Cinéma : « American Sniper » de Clint Eastwood


570218
L’Histoire :
Tireur d’élite des Navy SEAL, Chris Kyle est envoyé en Irak dans un seul but : protéger ses camarades. Sa précision chirurgicale sauve d’innombrables vies humaines sur le champ de bataille et, tandis que les récits de ses exploits se multiplient, il décroche le surnom de « La Légende ». Cependant, sa réputation se propage au-delà des lignes ennemies, si bien que sa tête est mise à prix et qu’il devient une cible privilégiée des insurgés. Malgré le danger, et l’angoisse dans laquelle vit sa famille, Chris participe à quatre batailles décisives parmi les plus terribles de la guerre en Irak, s’imposant ainsi comme l’incarnation vivante de la devise des SEAL : « Pas de quartier ! » Mais en rentrant au pays, Chris prend conscience qu’il ne parvient pas à retrouver une vie normale.

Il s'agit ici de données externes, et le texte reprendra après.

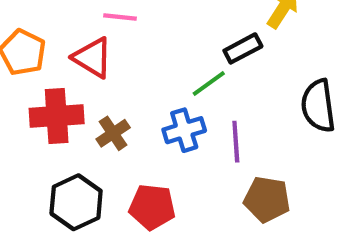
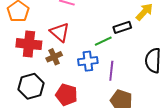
red triangle: (93, 58) -> (60, 32), moved

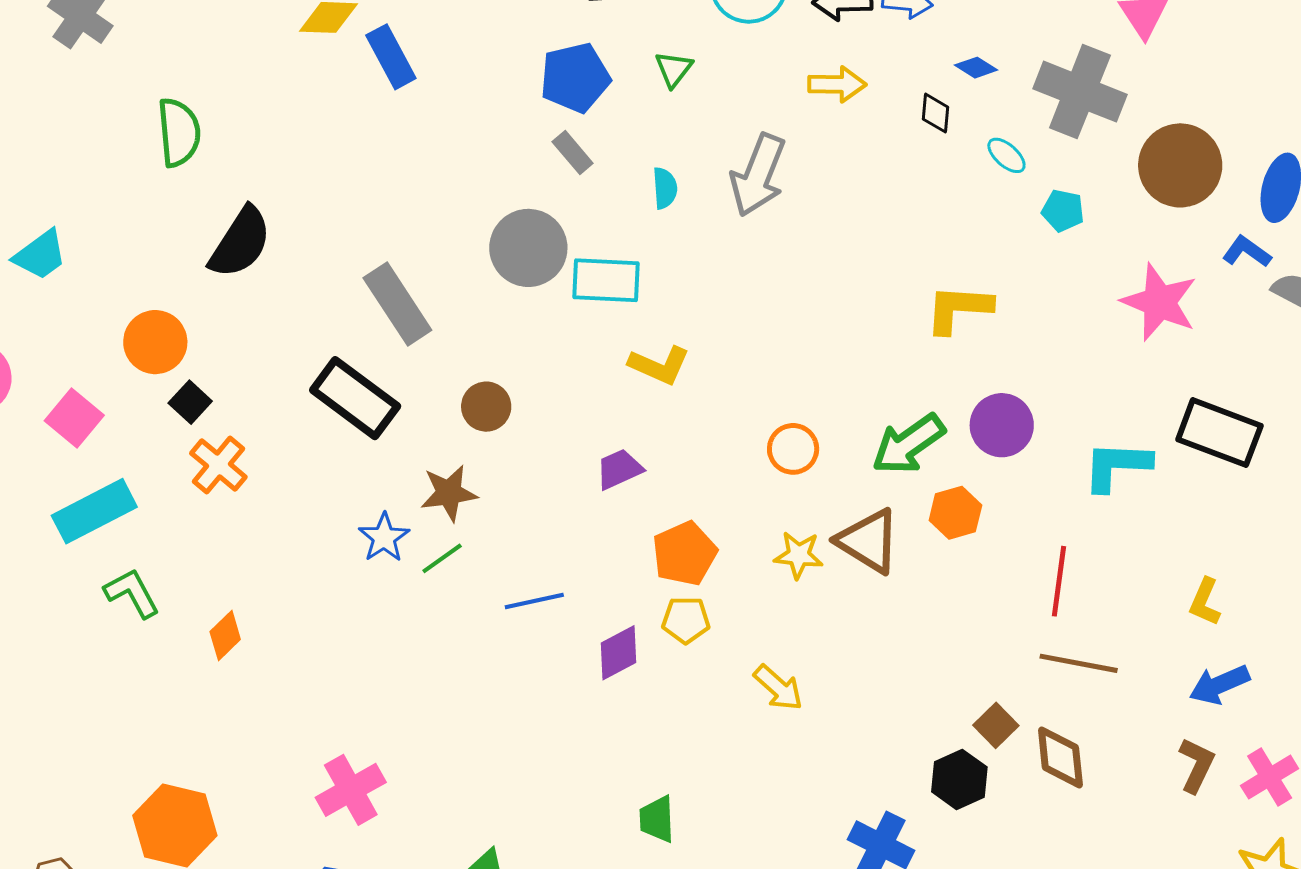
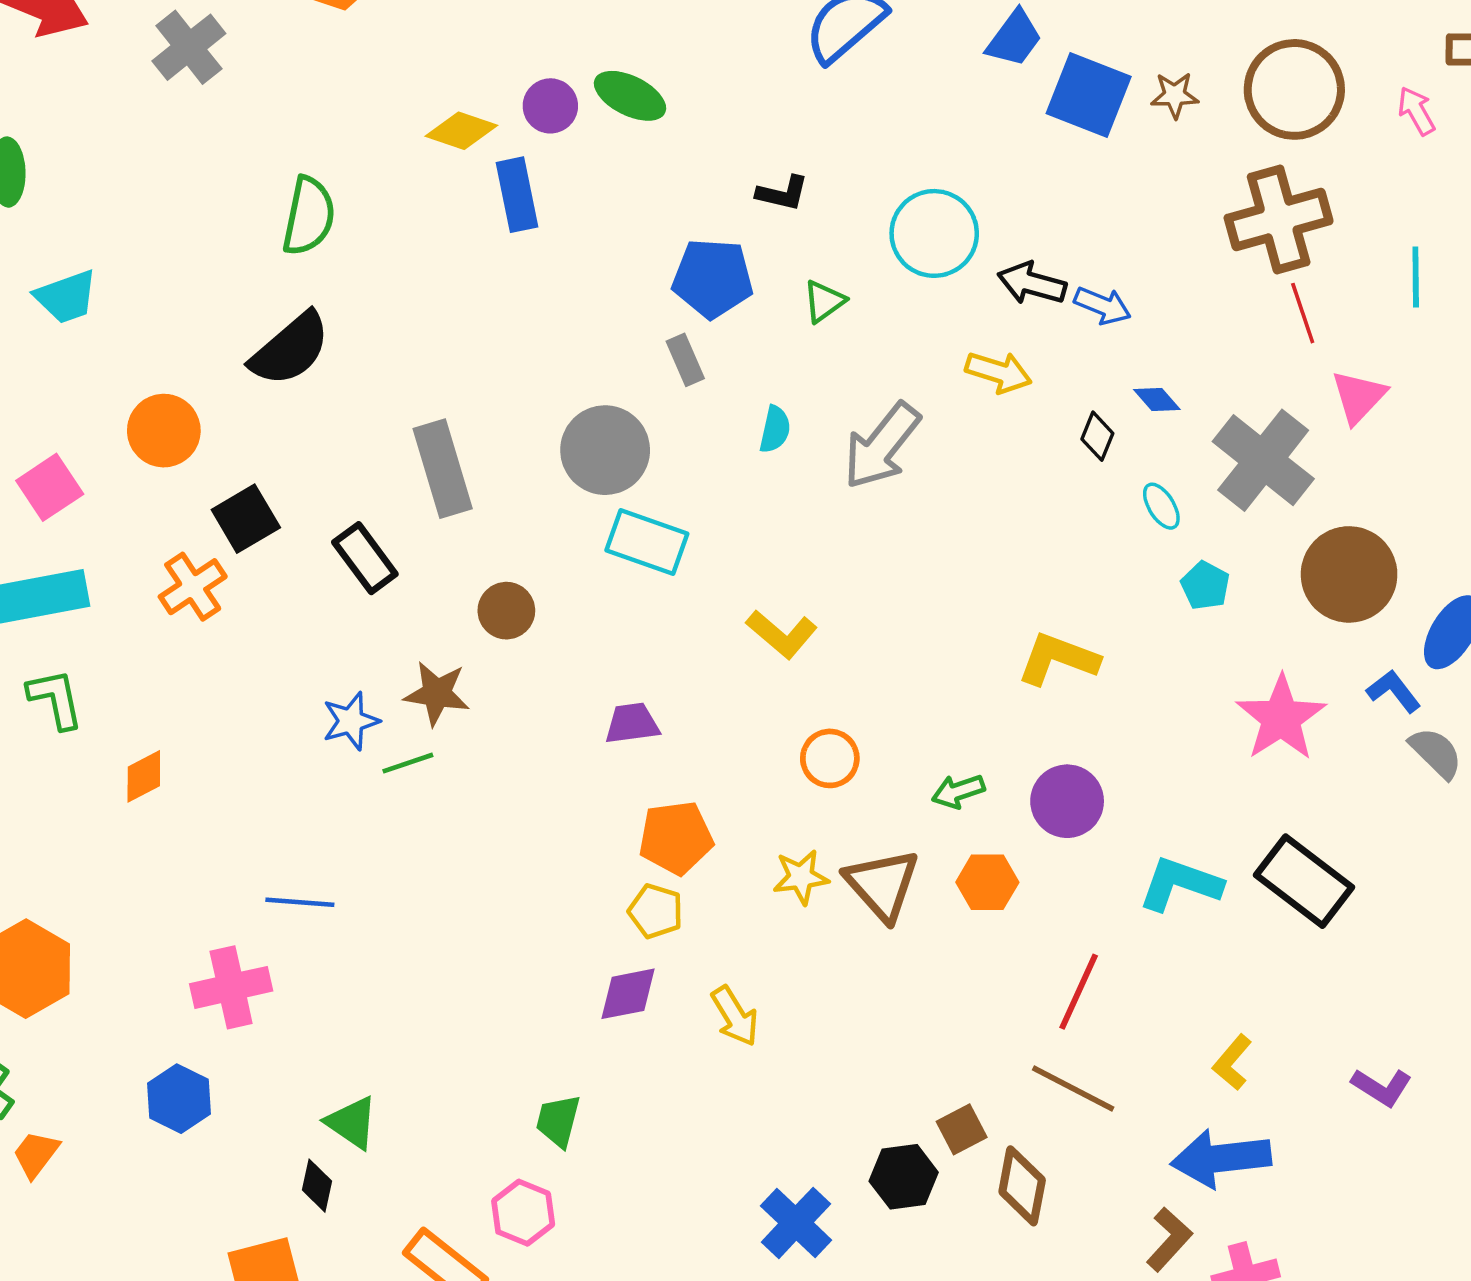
green semicircle: (179, 132) -> (309, 216), moved
cyan rectangle: (606, 280) -> (647, 542), moved
yellow L-shape: (659, 365) -> (782, 634), moved
black rectangle: (355, 398) -> (365, 558), size x0.7
black square: (190, 402) -> (246, 519), moved, size x1.4
green arrow: (908, 444) -> (958, 791), size x0.6
yellow star: (799, 555) -> (801, 877), turned -30
blue line: (534, 601) -> (300, 902), moved
purple diamond: (619, 653) -> (628, 994), moved
blue arrow: (1219, 685) -> (1221, 1158), size x1.4

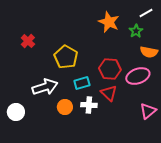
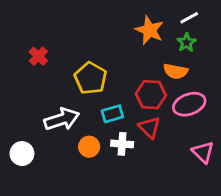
white line: (146, 13) -> (189, 18), moved
orange semicircle: (149, 52) -> (176, 71), moved
pink triangle: (148, 111) -> (203, 152), turned -36

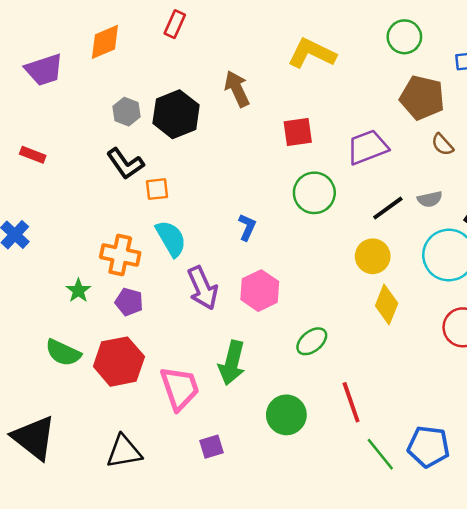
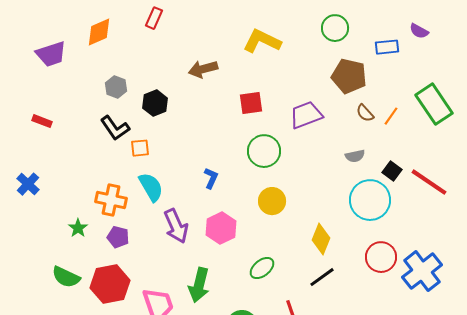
brown arrow: (237, 89) -> (203, 69), turned -80
black hexagon: (176, 114) -> (155, 103), moved, size x0.7
black line: (388, 208) -> (322, 277), moved
yellow circle: (373, 256) -> (272, 201), moved

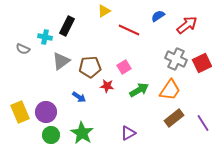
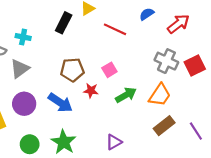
black rectangle: (67, 26) -> (64, 23), moved
gray triangle: (61, 61) -> (20, 69), moved
blue arrow: (79, 97) -> (60, 103), size x1.6
purple circle: (46, 112) -> (24, 104), moved

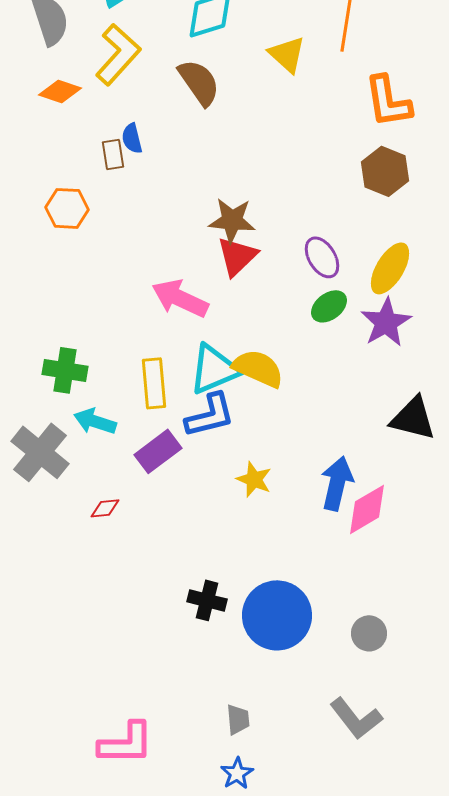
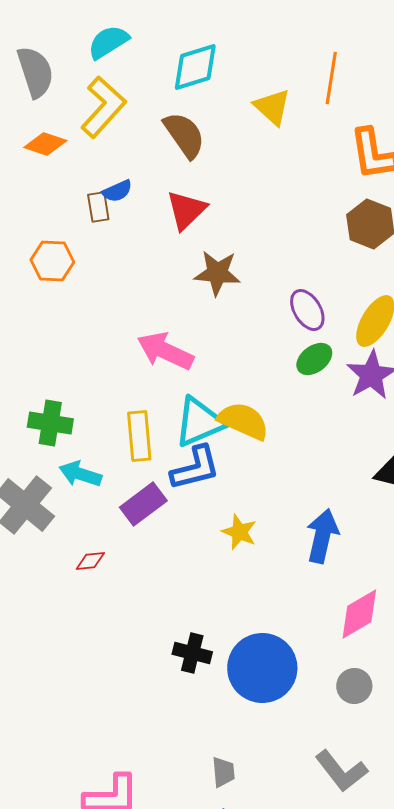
blue semicircle: (132, 138) -> (117, 191), turned -100
red triangle: (237, 256) -> (186, 210), moved
pink diamond: (367, 509) -> (359, 614), moved

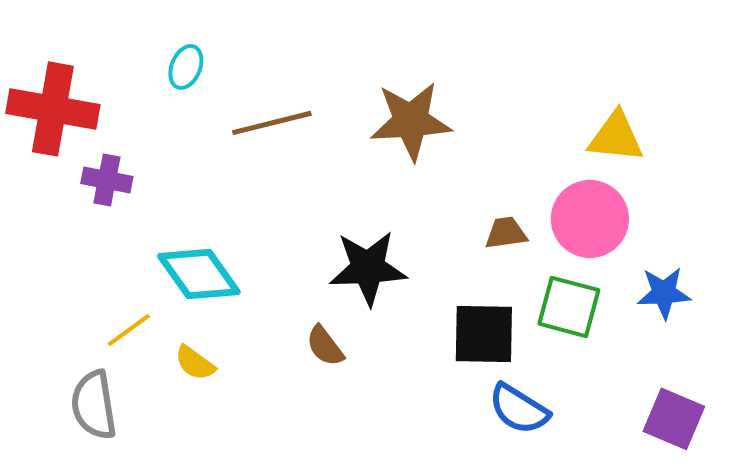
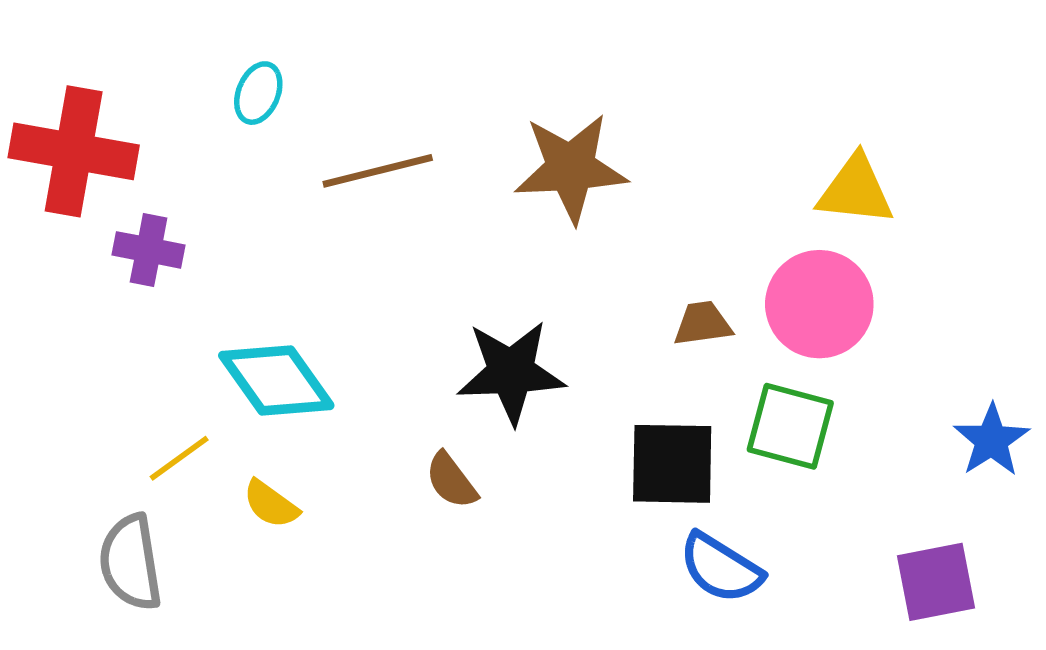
blue star: (664, 293) -> (992, 440), moved, turned -30
purple square: (674, 419) -> (936, 582), turned -34

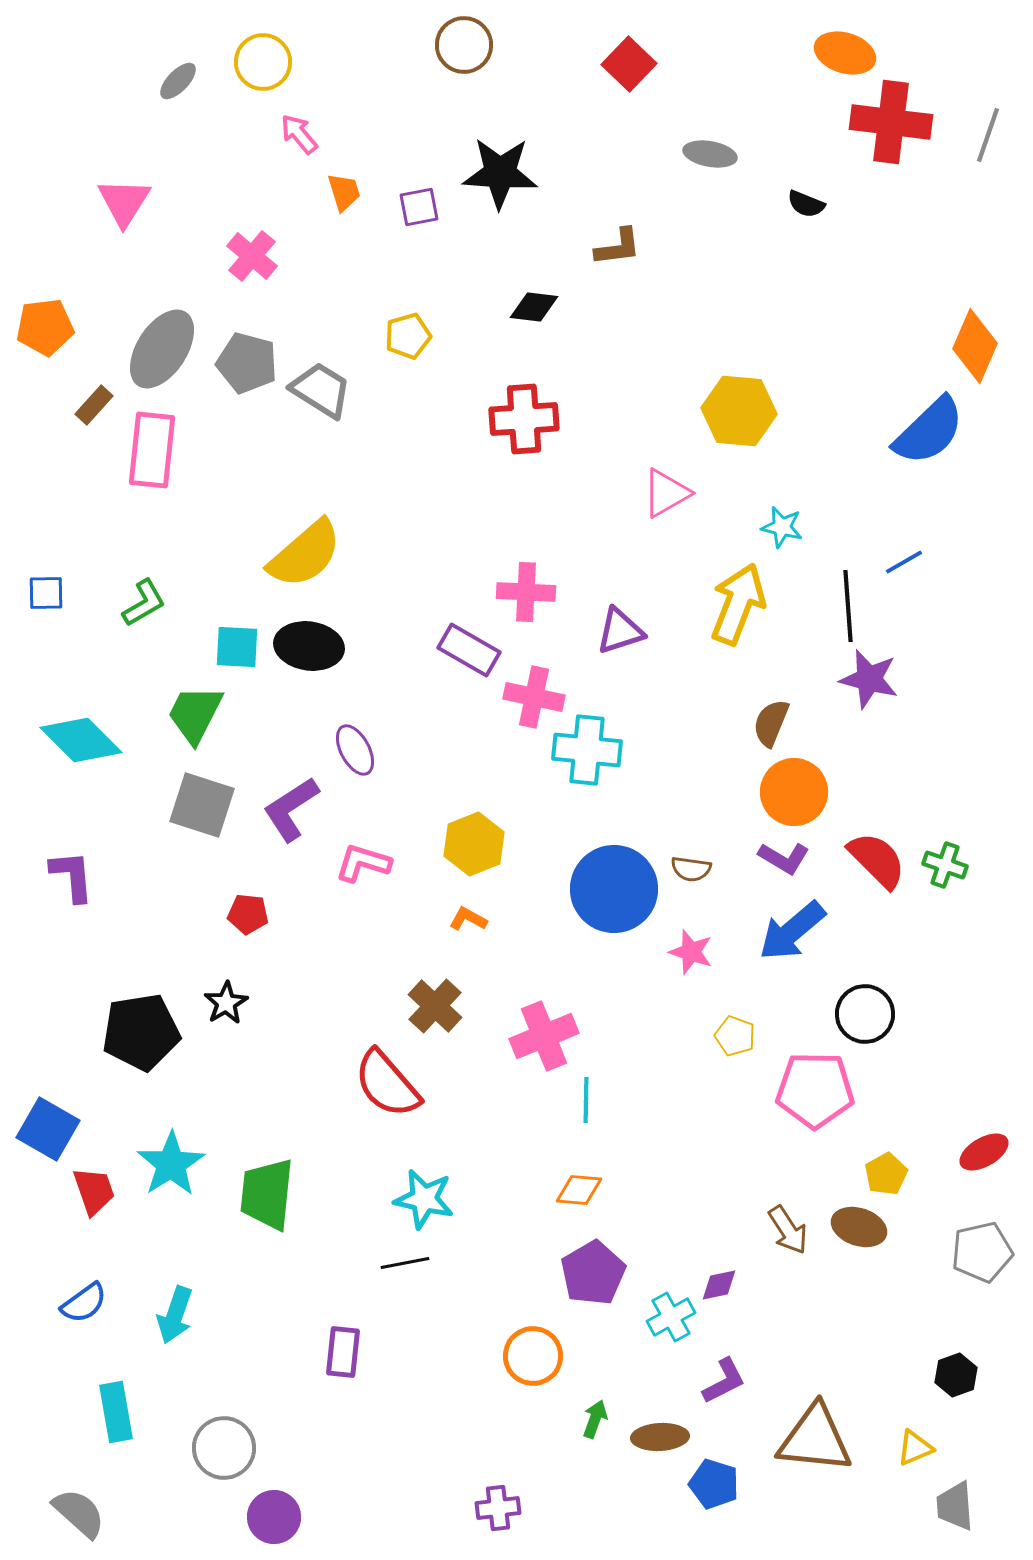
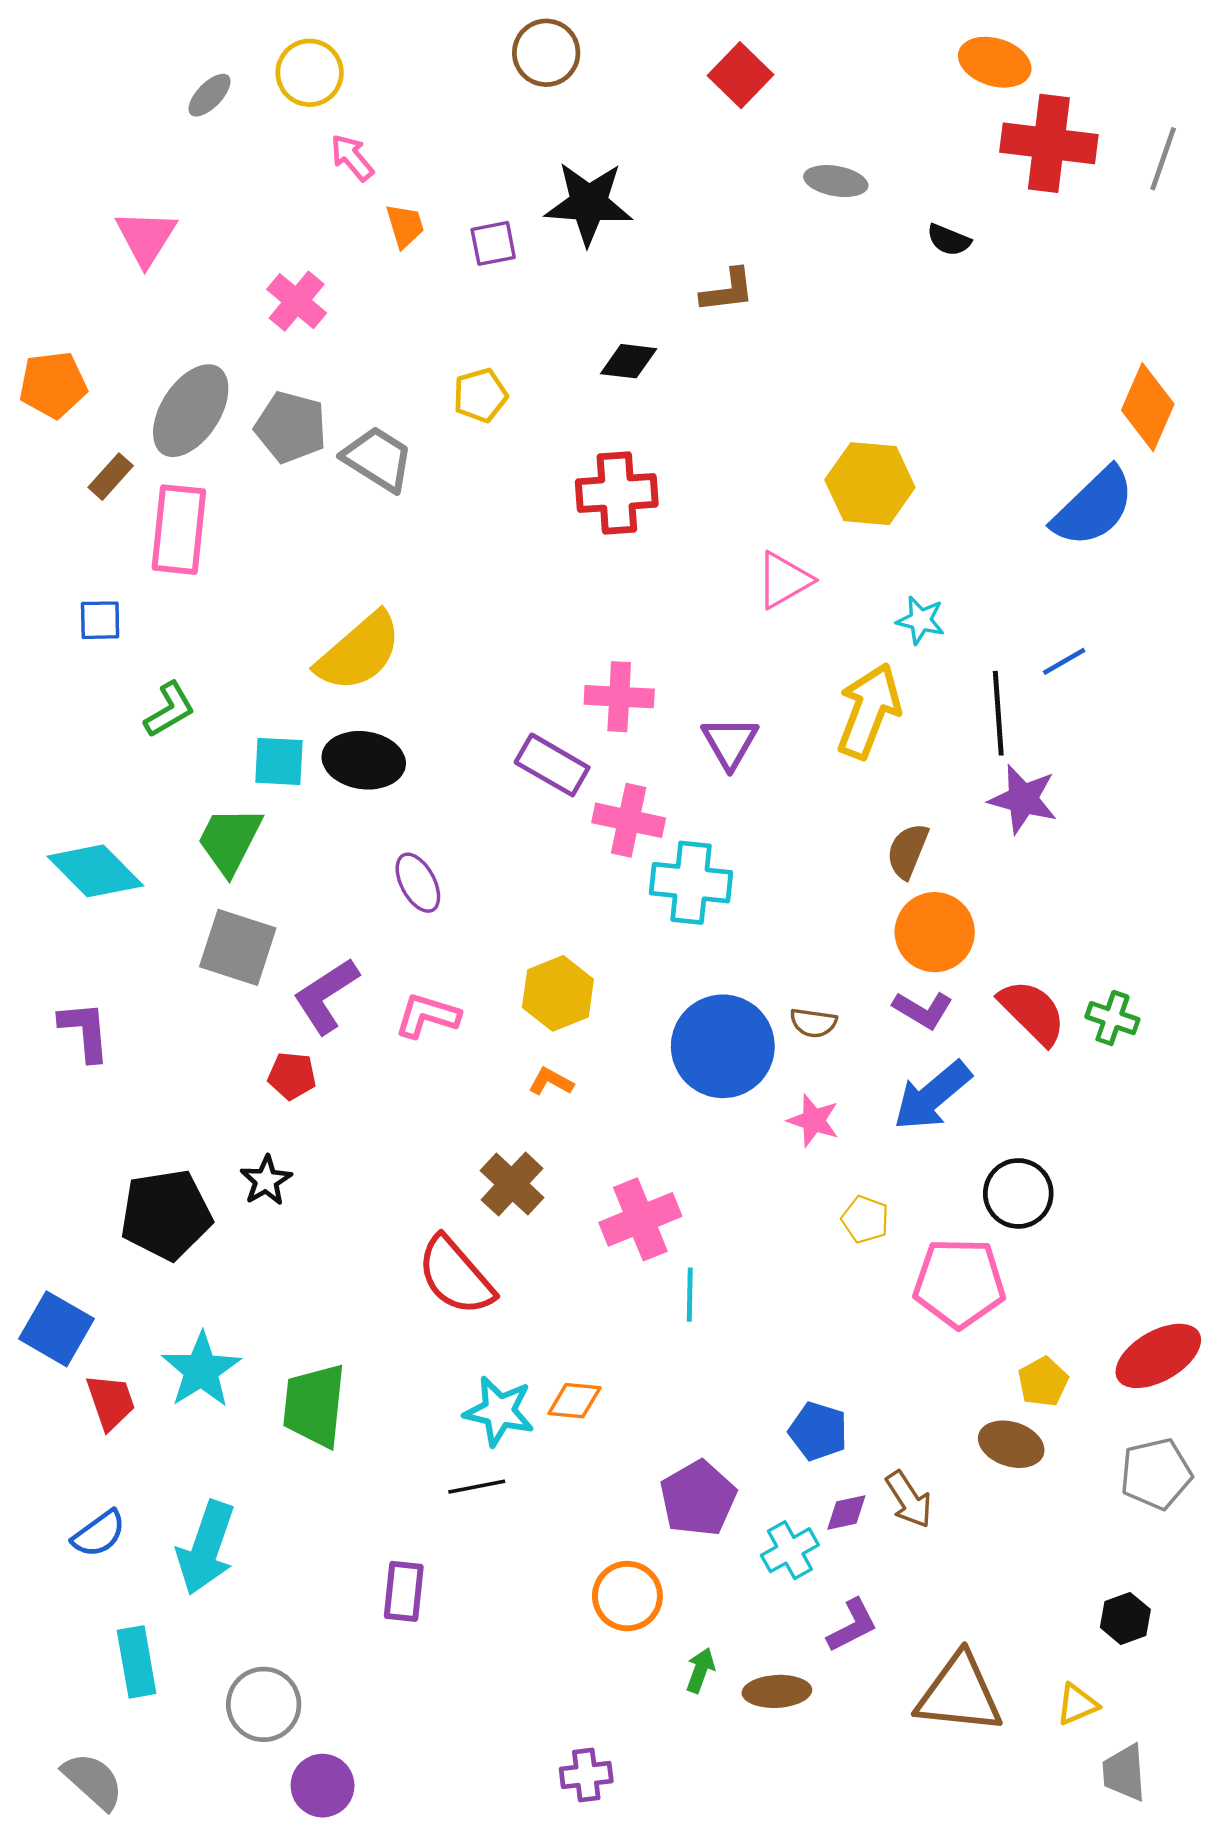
blue square: (46, 593) -> (100, 620), moved
purple triangle: (620, 631) -> (730, 743), turned -42
purple L-shape: (291, 809) -> (326, 996), moved
red ellipse: (984, 1152) -> (1158, 1356), size x1.5
orange diamond: (579, 1190) -> (574, 1401), moved
brown arrow: (788, 1230) -> (909, 1500), moved
cyan arrow: (175, 1315) -> (206, 1548), size x1.4
blue pentagon: (714, 1484) -> (818, 1431), moved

Sacré défi que celui relevé par Clint Eastwood dans son nouveau film « American Sniper ». Comment aborder la figure du héros Chris Kyle sans tomber dans l’hagiographie ? Je préfère vous le dire tout de suite, le procès intenté à Eastwood est profondément malhonnête. Oui, il y est question de patrie, de patriotisme, d’une forme d’héroïsme mais ce dernier est toujours vain et c’est là que réside à mon sens le point fondamental de la réflexion tenu par Clint. Bradley Cooper est exceptionnel dans son rôle. Il est ce héros au masque se fissurant au fur et à mesure que tombe ses dernières illusions sur ce combat. Pourquoi se bat-il au juste ? Pour protéger les siens, son pays contre ce qu’il perçoit comme étant le mal. Il ne sera pas un « mouton » mais bel et bien le « gardien du troupeau » face aux « loups ». Ce passage du film est intéressant car il consigne le matériel intellectuel et le conditionnement dans lequel on maintient Chris depuis qu’il est tout jeune. Bradley Cooper est un héros mais tout a une fin. Ses amis tombent les uns après les autres, sa femme (Sienna Miller magistral dans son rôle d’épouse et de mère) tente coûte que coûte de maintenir un semblant de vie normal mais le mal est fait. Kyle revient d’Irak miné par des troubles d’ordre psychiques liés au stress des combats qui est un point très bien rendu dans le film. Les scènes de combat sont affreuses, où peut-on voir ici une glorification du fait guerrier ? Kyle est un héros pour ses frères soldats. Lui ne fait au fond que ce qu’il sait faire : tuer. Mais l’aspect fondamental c’est que tout est vain, la chasse des terroristes d’Al Quaîda, le sacrifice des femmes et des enfants envoyés à la mort par des fanatiques aussi.. Bouleversant, révoltant dans ce qu’il nous montre de la réalité d’une guerre « propre » qui n’est qu’un concept pour technocrates bornés, qualificatif voulant masquer la réalité, cette réalité. Oui la guerre est sale, fût elle au nom d’idéaux aussi beau que ceux de liberté etc. Un grand film est celui qui ne vous laisse pas de conscience au repos. Un grand film vous questionne. Qu’aurais je fais moi ? Injustement boudé aux Oscars, Eastwood a obtenu la plus belle des victoires avec un succès public majeur aux États-Unis et un peu partout dans le monde. Un hommage poignant mais aussi tout en pudeur sur une des pages les plus sombre du XXIème siècle. Avec « American Sniper », Eastwood signe son film le plus abouti. Une œuvre maîtresse à n’en pas douter. Ma note:5/5.